Film sur l’oeuvre de l’artiste allemand à travers l’histoire, film sur les fondements de l’Europe culturelle en filigrane, mais film sur les compositions de Bach avant tout, l’oeuvre de Portabella repose justement sur la composition.

Déjouant la hiérarchie des genres, le recours  systématique aux reconstitutions historiques et les clichés “vie et oeuvre”, il ajuste son image aux tensions musicales qui nourrissent son film, par le choix des plans comme celui des situations. Ainsi sommes-nous promenés à travers l’Europe d’hier et d’aujourd’hui, par un scénario embrassant généreusement la réalité de la vie de l’oeuvre de Bach. Depuis les routiers qui traversent le continent nuit et jour et se font musiciens à leurs heures perdues jusqu’aux musiciens professionnels qui traversent une autre Europe, vivant de leur condition d’artiste. En passant par la vie quotidienne modeste du compositeur, dans le Leipzig de la première moitié du XVIIIe siècle. Si les glissements temporels sont tantôt habiles, tantôt abrupts, l’espace filmé reste fidèle au principe musical.

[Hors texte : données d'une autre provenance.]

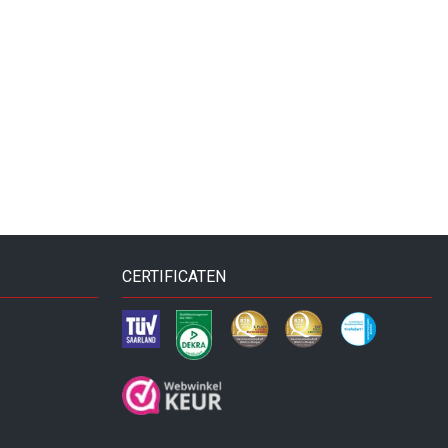
CERTIFICATEN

Non seulement, sous l’oeil de Portabella, le piano, le violoncelle entre autres, deviennent des personnages à part entière, et ce, dès la séquence d’ouverture, mais ils sont confrontés à la chair, au corps, aux nourritures terrestres. Tout est organisme, vivant. Et l’on pense à cette longue séquence où le musicien - comédien (interprétant Bach) se fait organiste dans l’église.

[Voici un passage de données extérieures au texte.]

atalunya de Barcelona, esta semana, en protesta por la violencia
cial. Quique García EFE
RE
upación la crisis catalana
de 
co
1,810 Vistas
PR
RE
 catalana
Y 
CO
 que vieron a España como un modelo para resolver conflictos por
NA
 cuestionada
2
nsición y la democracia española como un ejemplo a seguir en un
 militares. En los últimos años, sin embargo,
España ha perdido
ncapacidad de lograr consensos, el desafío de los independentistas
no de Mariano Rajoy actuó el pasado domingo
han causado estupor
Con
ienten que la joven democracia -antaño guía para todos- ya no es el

Au coeur de ce film, donc, l’ardeur dans le travail. A la façon de ces bras qui font inlassablement aller et venir l’archet  sur les cordes, la musique respire ici, plus que le goût de l’effort, la passion de l’harmonie, la volonté de dépassement et la quête de pureté qui s’y joue. Selon le Bach de Portabella, la bonté de l’être se manifeste dans la beauté d’une musique à la perfection formelle. C’est en pédagogue que Portabella rend hommage au pédagogue que fut Bach, dont le nom ne fut associé qu’à une gloire bien posthume.